Rather a lot of wall space is taken up by the abstract painters loosely associated with the studios in Greenwich. It may be that they appear in such force because one of the selectors was Sheila Girling (Lady Caro), herself a painter with similar concerns. In any case these artists look very well in the Atlantis. Geoff Hollow, Paul Tonkin, Kay Saunders and Mali Morris all present paintings of considerable subtlety and all show a commitment to colour that is quite absent in today's figurative art. I also enjoyed paintings by Sean Cummins, Colin McCallum and David Gittings, while Fred Pollock's Highlander is a terrific canvas, its stressful yellows, crimsons and deep greens forced to work together by an effort of aesthetic will.

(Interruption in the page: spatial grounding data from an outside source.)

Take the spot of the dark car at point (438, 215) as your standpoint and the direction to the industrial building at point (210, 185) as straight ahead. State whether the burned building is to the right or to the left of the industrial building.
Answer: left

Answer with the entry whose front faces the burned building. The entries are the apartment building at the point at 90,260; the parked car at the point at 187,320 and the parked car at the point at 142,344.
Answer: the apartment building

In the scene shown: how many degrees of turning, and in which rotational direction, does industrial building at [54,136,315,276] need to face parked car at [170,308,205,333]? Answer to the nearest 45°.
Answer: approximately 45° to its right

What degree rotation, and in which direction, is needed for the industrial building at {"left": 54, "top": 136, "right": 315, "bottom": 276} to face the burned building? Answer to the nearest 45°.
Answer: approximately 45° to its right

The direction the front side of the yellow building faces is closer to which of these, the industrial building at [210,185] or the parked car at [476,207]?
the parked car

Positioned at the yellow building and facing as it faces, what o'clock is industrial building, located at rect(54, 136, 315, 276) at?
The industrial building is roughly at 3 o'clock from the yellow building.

In big mixed shows such as the Open, sculpture tends to look like a secondary activity, and I grieve that the installation hasn't managed to be kinder to three-dimensional art. Smaller works by such artists as Elizabeth Wright and Jo Stockham can't really compete with the Atlantis environment. Perhaps the most effective sculptures are the largest, Iain Edwards' grandiose Carriage No 4 in the Whitechapel and Andrew Sabin's open-wire construction, Sea Wall, in the Atlantis. The most thoughtful sculpture is Stephen Lewis's Juke, but it seems to be so preoccupied with its own nature that it's shy of company. This is partly because Lewis has painted his welded steel in so many colours, evidently influenced by his friends among the Greenwich painters. I think he has three colours too many, but grant that the piece might look quite different in a smaller gallery.

Apparently, not many photographers sent their work for selection. Emma Rushton's amusing series, My Ideal Man, showing four women clutching puppet-sized bourgeois gentlemen, is the best photographic work on display. Photography is to the fore in another exhibition on the other side of London. The Camden Arts Centre is hosting the latest in the series of 'BT New Contemporaries'. It's better than last year's compilation, but not by much. The photographers look good because they seem to know what they're doing. Ruth Farrington's pictures of her parents strolling through ecological disasters may be derivative, but they are firmly constructed and make a firm point.

Most of the rest of the show is regurgitated neo-conceptualism and is pointless. As usual, the selectors offer us no real painting. I suppose they're trying to avoid the middle ground. But the fact is that our art schools are still sending dozens of good painters into the world and the New Contemporaries project is not truly representing the scene if they are ignored.

'Whitechapel Open': Whitechapel Gallery, E1 (071-377 0107) and Atlantis Upper, E1 (071-377 8855) to 26 June. 'BT New Contemporaries': Camden Arts, NW3 (071-435 2643) to 12 June.